MATERIAL FOR THIS EXERCISE –
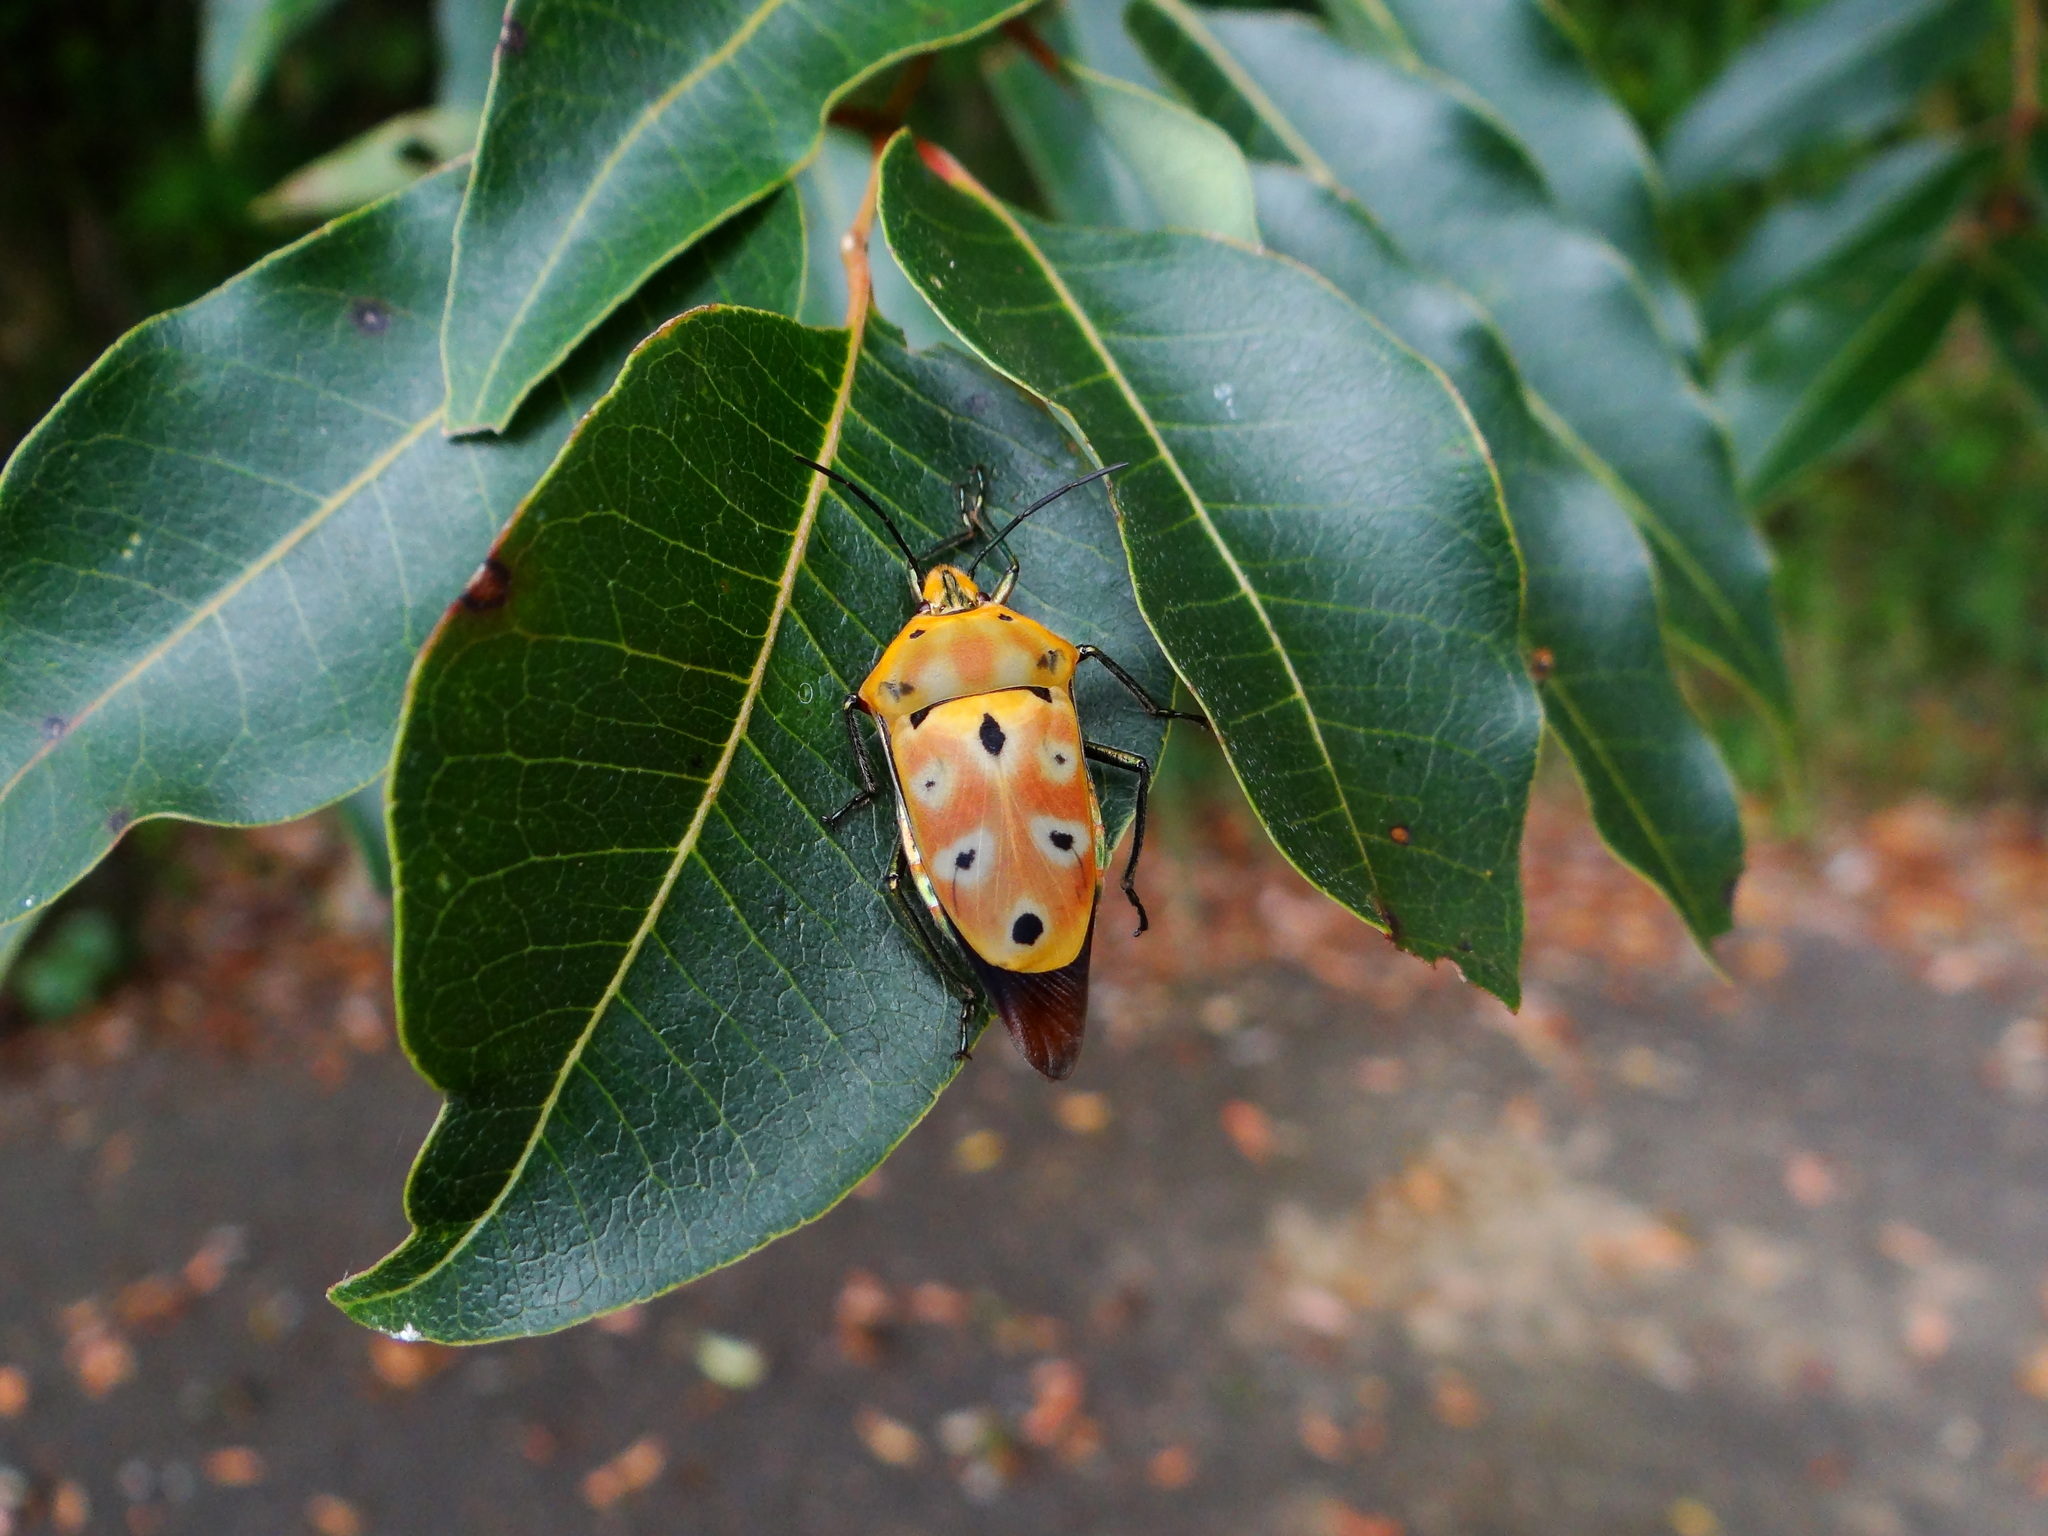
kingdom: Animalia
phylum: Arthropoda
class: Insecta
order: Hemiptera
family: Scutelleridae
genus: Cantao
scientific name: Cantao ocellatus
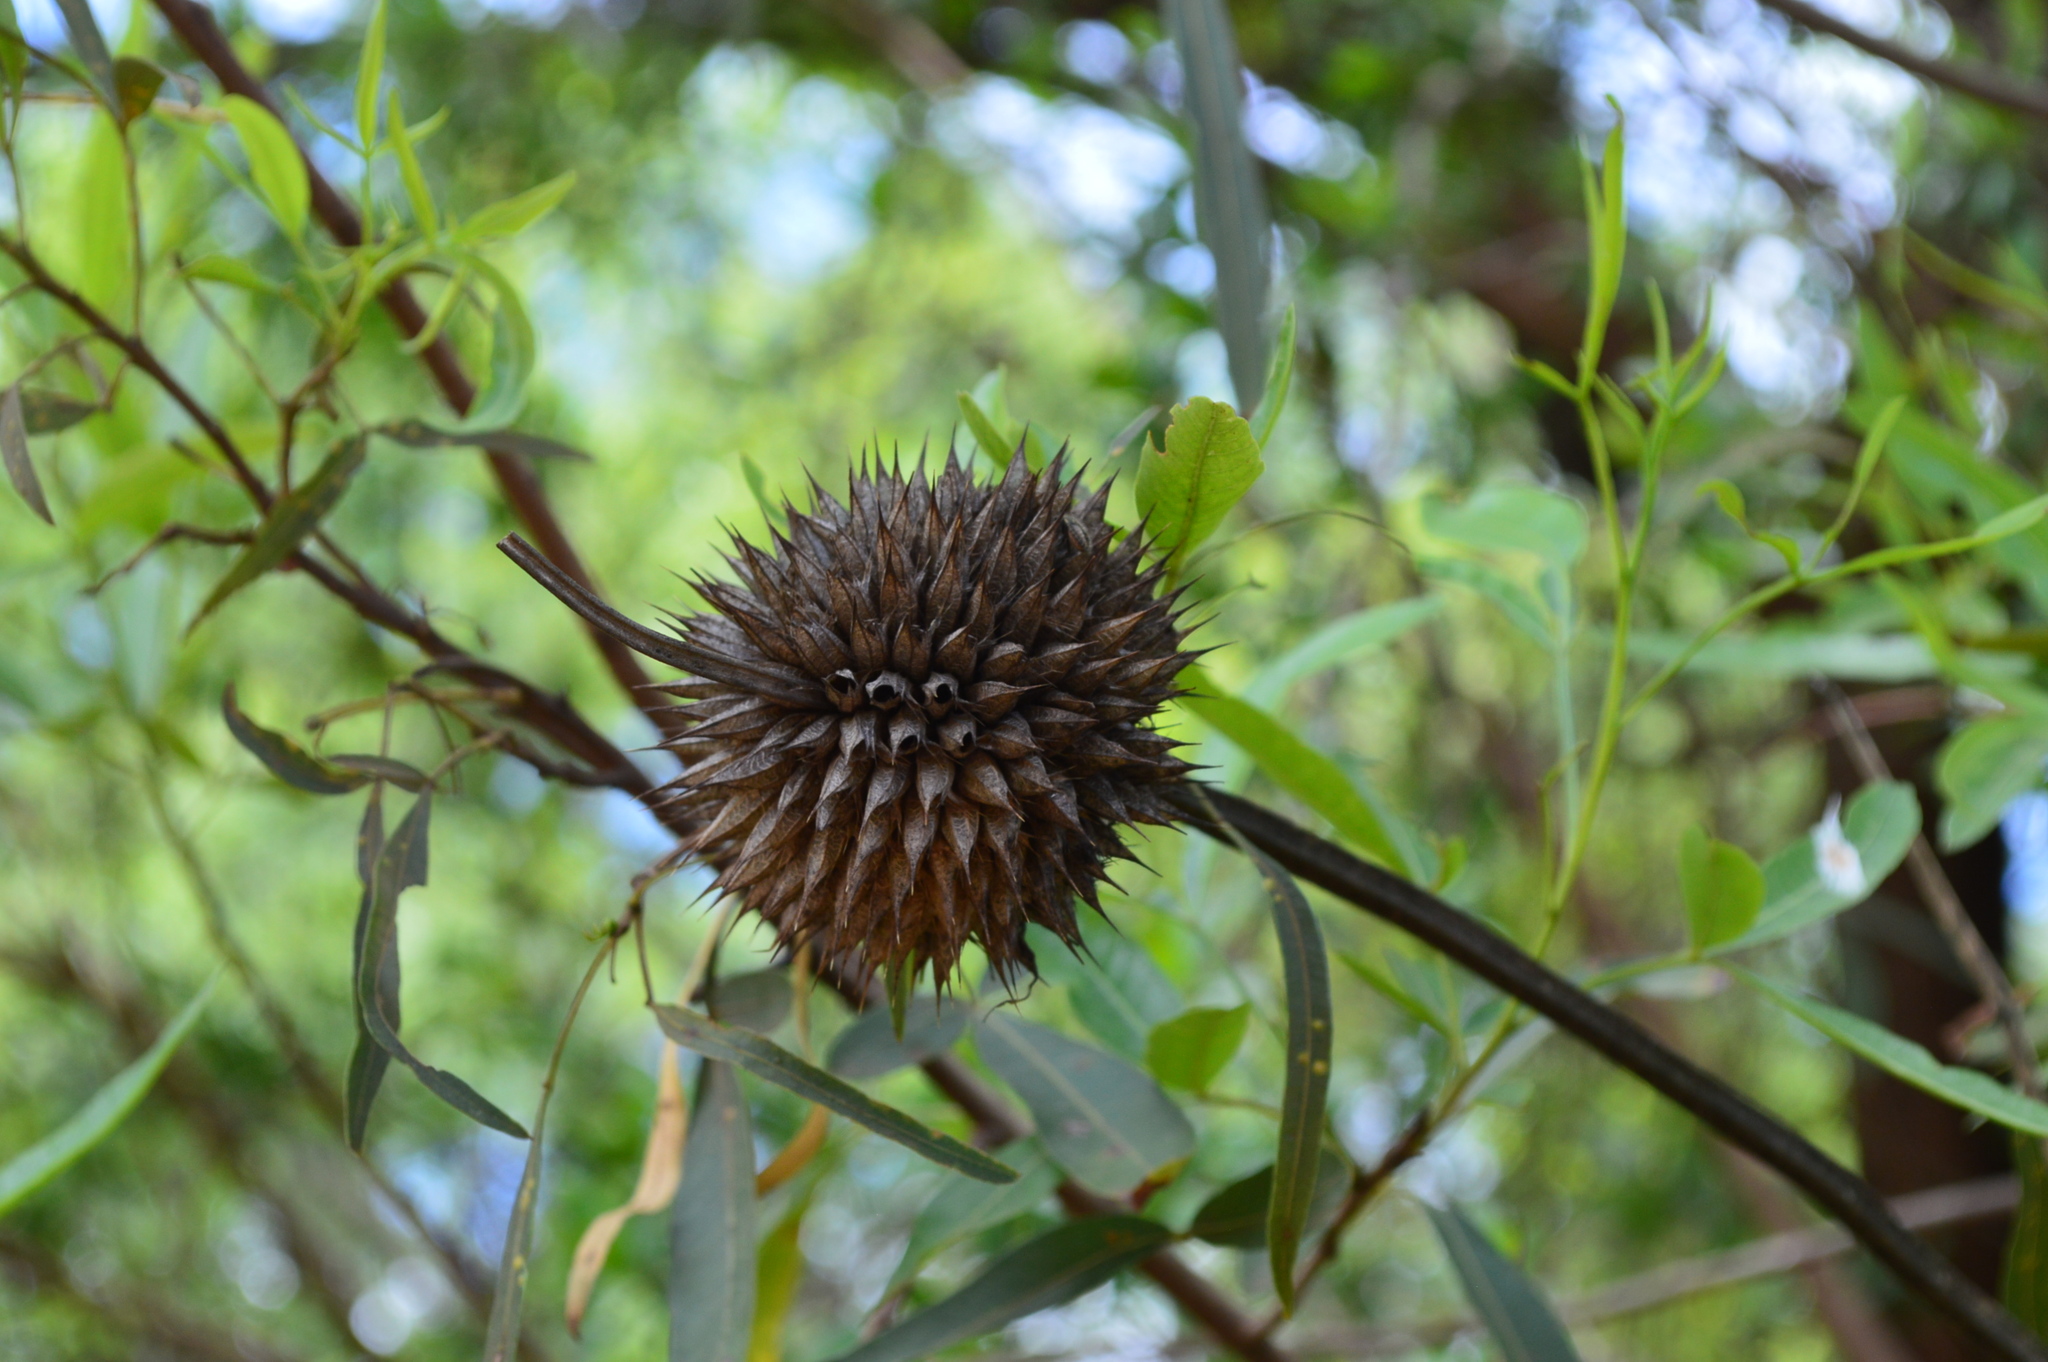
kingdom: Plantae
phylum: Tracheophyta
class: Magnoliopsida
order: Lamiales
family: Lamiaceae
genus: Leonotis
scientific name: Leonotis nepetifolia
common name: Christmas candlestick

YOUR GOAL – Update the lines from the one with "class: Magnoliopsida" through the end of the records by replacing "scientific name" with "Latin name" and keeping everything else unchanged.

FINISHED EXERCISE –
class: Magnoliopsida
order: Lamiales
family: Lamiaceae
genus: Leonotis
Latin name: Leonotis nepetifolia
common name: Christmas candlestick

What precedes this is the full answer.